Work instructions:
1. In the personal account of David's illness, what did David ask for one day while he was in the hospital?
2. Say whether each statement agrees with the personal account of David's illness. For each, answer yes or no and quote the deciding words. (a) David collapsed while teaching his grade six class. (b) The couple fell in love with Ancaster Heights five years ago. (c) The only sunny spot in the hospital was in a quiet room.
3. Write the next part of the personal account of David's illness, starting after its last sentence.

Document section:

= Beginning of Section =

My name is Laura Hounsell…
…and I live in the incredible community of Ancaster Heights with my two sons William and Jack. My husband David and I fell in love with the area 15 years ago and were excited to raise our family here. However, in January of 2015, the life we knew and imagined changed forever.
While teaching his grade six class, David collapsed and suffered a grand mal seizure. We later discovered multiple brain tumours caused the seizure, leading to his diagnosis of aggressive Stage 4 melanoma. His cancer had already progressed too far, and treatment would only slow the spread.
David decided to undergo chemotherapy and radiation with the wish to have more time with our children. After his first round of treatment as an inpatient, we were able to bring David home. I had romanticized what this might look like – my boys cuddling with their dad and spending quality family time together. That dream quickly turned into a nightmare. I was overwhelmed by the challenges of providing care while mothering our two boys, who were three and five years old at the time. There was never a moment to just be a family.
Within a short time of being home, David suffered a brain bleed and his condition rapidly declined. This brought us back to the hospital where we’d spend the next couple of months. I remember one day, in particular, he asked to feel the sun on his face; a seemingly simple request, but one that came with some challenges. I got him a wheelchair and looked for an area inside the hospital where the sun shone. The only spot was in front of a window that was in a busy, noisy hallway. At the time, I felt there had to be a better way.

= End of Section =

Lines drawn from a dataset
= Beginning of Section =

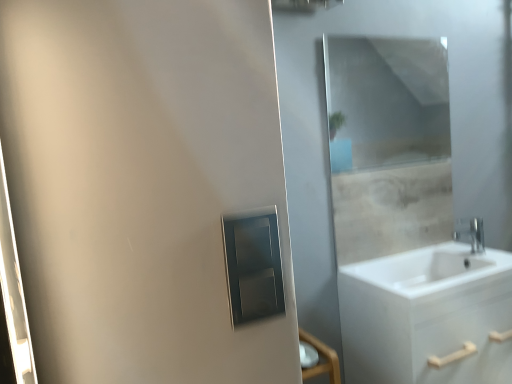
This screenshot has width=512, height=384. What are the coordinates of `silver metallic faucet at right` in the screenshot? It's located at (470, 233).

You are a GUI agent. You are given a task and a screenshot of the screen. Output one action in this format:
    pyautogui.click(x=<x>, y=<y>)
    Task: Click on the clear glass mirror at upper center
    Image resolution: width=512 pixels, height=384 pixels.
    Given the screenshot: What is the action you would take?
    [x=386, y=101]

What do you see at coordinates (253, 266) in the screenshot?
I see `matte silver medicine cabinet at center` at bounding box center [253, 266].

This screenshot has width=512, height=384. What are the coordinates of `matte silver medicine cabinet at center` in the screenshot? It's located at (253, 266).

Locate an element on the screen. The height and width of the screenshot is (384, 512). white matte cabinet at lower right is located at coordinates (428, 316).

Looking at this image, considering the relative sizes of matte silver medicine cabinet at center and silver metallic faucet at right in the image provided, is matte silver medicine cabinet at center smaller than silver metallic faucet at right?

Indeed, matte silver medicine cabinet at center has a smaller size compared to silver metallic faucet at right.

Locate an element on the screen. medicine cabinet that appears above the silver metallic faucet at right (from a real-world perspective) is located at coordinates (253, 266).

Would you say silver metallic faucet at right is part of matte silver medicine cabinet at center's contents?

No.

Considering their positions, is white matte cabinet at lower right located in front of or behind clear glass mirror at upper center?

Visually, white matte cabinet at lower right is located in front of clear glass mirror at upper center.

From the image's perspective, is white matte cabinet at lower right over clear glass mirror at upper center?

No, from the image's perspective, white matte cabinet at lower right is not over clear glass mirror at upper center.

Is the surface of white matte cabinet at lower right in direct contact with clear glass mirror at upper center?

No, white matte cabinet at lower right is not next to clear glass mirror at upper center.

Could you tell me if white matte cabinet at lower right is turned towards clear glass mirror at upper center?

No, white matte cabinet at lower right does not turn towards clear glass mirror at upper center.

Is point (462, 234) farther from viewer compared to point (359, 151)?

No, (462, 234) is in front of (359, 151).

Is silver metallic faucet at right inside or outside of clear glass mirror at upper center?

silver metallic faucet at right is outside clear glass mirror at upper center.

Between silver metallic faucet at right and clear glass mirror at upper center, which one has more height?

Standing taller between the two is clear glass mirror at upper center.

Considering the positions of objects silver metallic faucet at right and clear glass mirror at upper center in the image provided, who is in front, silver metallic faucet at right or clear glass mirror at upper center?

clear glass mirror at upper center is closer to the camera.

= End of Section =

Answers for each item:
1. He asked to feel the sun on his face.

2.
(a) Yes: "While teaching his grade six class, David collapsed and suffered a grand mal seizure."
(b) No: "My husband David and I fell in love with the area 15 years ago"
(c) No: "The only spot was in front of a window that was in a busy, noisy hallway."

3.
Knowing the end was near, there was much discussion about the plan ahead. Hospice care was amongst those discussions. Given our first experience bringing David home, I knew our home was not a place for David’s final days. I worried for the ever-lasting memories for myself and the boys. I wanted our home to carry as many happy memories as possible.
The hospital was a scary place for our children. Seeing their dad in pain – surrounded by doctors, nurses and machines – was a very frightening setting for them. Though we did our best to make his room feel like home by hanging photos and bringing bedding, our children still saw this space as intimidating. We put David on a waitlist for hospice as there were no beds available, but as his condition worsened, the opportunity for hospice slipped away.
On April 25, 2015, David succumbed to his cancer, just three months after his diagnosis. His battle was short but courageous.
When I was invited to tour Margaret’s Place Hospice this summer, I was unprepared for the emotions I’d feel. As we moved through the entranceway, I was in awe of the natural textures and tones that made it feel like home. Floor-to-ceiling windows framed the beauty of the surrounding ravine; there was a true connectedness to something greater. I was overwhelmed with what could have been. So much thought and care has gone into planning this space; I only wish it had been available to our family when we needed it.
I can see now how our narrative would have been quite different at Margaret’s Place. This is a much-needed service in our community; a place for families to create peaceful moments and memories in a beautiful setting surrounded by nature… and lots of windows to feel the sunshine on your face.